Describe the enzyme reactions of the beta-oxidation pathway that yield acetyl CoA, NADH+H+ and FADH2

Removal of 2H atoms from the fatty acyl CoA by acylCoA dehydrogenase leads to FADH2 production.

Removal of 2H atoms from 3-L-Hydroxyacyl CoA by 3-L-hydroxyacyl CoA dehydrogenase produces NADH+H+ (in this step, there are now two keto groups on the B-ketoacyl CoA molecule, which makes it unstable and likely to be cleaved.

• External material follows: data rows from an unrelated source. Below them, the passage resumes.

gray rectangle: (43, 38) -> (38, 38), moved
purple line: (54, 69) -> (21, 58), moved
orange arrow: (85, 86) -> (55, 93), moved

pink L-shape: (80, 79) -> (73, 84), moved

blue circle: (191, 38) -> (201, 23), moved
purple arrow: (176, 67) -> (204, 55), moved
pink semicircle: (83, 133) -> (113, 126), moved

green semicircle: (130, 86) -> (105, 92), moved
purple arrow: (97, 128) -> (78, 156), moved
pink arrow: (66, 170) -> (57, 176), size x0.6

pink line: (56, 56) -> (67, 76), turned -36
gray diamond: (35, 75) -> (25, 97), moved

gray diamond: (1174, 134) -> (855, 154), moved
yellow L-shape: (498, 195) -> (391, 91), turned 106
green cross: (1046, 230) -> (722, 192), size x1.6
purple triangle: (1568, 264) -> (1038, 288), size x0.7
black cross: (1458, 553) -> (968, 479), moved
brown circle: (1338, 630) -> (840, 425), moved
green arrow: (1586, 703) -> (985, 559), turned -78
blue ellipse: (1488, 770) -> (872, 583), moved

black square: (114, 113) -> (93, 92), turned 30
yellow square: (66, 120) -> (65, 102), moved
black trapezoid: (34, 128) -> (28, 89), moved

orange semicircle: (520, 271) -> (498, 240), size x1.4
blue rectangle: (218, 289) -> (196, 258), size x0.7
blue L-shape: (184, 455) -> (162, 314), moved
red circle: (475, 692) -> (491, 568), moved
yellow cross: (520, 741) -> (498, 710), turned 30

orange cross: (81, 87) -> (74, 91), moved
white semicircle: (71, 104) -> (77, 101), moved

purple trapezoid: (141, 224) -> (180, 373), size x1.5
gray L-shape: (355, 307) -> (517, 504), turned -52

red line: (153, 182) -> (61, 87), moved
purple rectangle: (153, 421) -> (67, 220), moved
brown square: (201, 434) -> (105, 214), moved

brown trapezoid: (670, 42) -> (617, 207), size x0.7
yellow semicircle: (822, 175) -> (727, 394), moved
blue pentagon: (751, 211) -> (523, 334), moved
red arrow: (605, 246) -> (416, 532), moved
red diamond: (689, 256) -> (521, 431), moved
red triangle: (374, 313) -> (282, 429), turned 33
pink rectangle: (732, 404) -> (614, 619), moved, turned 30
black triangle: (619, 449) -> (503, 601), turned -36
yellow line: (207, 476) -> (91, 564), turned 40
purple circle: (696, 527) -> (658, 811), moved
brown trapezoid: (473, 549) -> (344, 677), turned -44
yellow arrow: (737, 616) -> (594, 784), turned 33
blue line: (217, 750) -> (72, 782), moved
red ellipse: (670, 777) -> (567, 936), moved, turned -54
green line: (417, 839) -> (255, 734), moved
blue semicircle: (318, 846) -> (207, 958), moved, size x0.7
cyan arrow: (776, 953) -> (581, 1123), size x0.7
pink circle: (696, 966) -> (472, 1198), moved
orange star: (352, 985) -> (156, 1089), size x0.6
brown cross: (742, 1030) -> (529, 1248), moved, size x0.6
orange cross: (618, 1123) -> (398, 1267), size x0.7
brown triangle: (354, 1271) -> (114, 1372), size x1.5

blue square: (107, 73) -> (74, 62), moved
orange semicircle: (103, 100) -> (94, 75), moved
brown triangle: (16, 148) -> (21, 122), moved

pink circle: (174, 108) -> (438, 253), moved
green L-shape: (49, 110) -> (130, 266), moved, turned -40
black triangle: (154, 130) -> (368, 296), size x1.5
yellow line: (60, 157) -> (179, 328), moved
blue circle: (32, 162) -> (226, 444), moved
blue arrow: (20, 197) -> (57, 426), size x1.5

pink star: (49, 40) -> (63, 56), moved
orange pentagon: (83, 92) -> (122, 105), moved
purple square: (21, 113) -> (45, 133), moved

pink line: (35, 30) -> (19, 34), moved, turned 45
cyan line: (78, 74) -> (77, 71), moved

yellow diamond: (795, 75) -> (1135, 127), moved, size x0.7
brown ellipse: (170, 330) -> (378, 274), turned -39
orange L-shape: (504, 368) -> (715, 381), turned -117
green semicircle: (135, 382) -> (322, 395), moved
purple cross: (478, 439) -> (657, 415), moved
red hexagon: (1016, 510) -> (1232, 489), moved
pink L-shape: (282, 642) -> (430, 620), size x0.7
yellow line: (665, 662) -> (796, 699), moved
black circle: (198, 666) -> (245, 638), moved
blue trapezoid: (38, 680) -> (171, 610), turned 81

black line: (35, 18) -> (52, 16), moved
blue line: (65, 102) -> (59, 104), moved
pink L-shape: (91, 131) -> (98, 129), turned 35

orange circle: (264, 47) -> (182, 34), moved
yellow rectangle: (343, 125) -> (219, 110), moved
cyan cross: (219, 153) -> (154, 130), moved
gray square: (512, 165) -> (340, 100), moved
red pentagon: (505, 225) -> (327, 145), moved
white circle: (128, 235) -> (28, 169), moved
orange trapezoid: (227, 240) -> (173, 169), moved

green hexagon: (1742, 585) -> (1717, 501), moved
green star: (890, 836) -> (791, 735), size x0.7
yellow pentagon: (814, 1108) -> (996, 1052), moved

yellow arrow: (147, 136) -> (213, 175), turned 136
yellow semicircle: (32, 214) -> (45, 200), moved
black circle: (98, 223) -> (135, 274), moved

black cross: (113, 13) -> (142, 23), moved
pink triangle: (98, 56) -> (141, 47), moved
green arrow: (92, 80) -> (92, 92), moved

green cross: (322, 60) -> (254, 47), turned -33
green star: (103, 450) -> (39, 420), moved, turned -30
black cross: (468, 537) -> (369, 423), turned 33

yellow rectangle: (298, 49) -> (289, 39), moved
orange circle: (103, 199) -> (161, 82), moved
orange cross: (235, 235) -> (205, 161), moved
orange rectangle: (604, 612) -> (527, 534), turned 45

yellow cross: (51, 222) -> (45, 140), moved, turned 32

Indicate how the process yields ATP when linked to oxidative phosphorylation

 

Summarise the factors regulating fatty acid oxidation

  1. ADRENALINE and GLUCAGON activate the lipase enzyme (that starts cleaving the triglyceride)

  2. The rate of entry into mitochondrion via the CARNITINE SHUTTLE is a rate limiting factor

  3. The rate of reoxidation of the cofactors NADH+H+ and FADH2 by cytochrome/respiratory chain

There are about 135,000 kcal of triacylglycerols in our adipose tissue.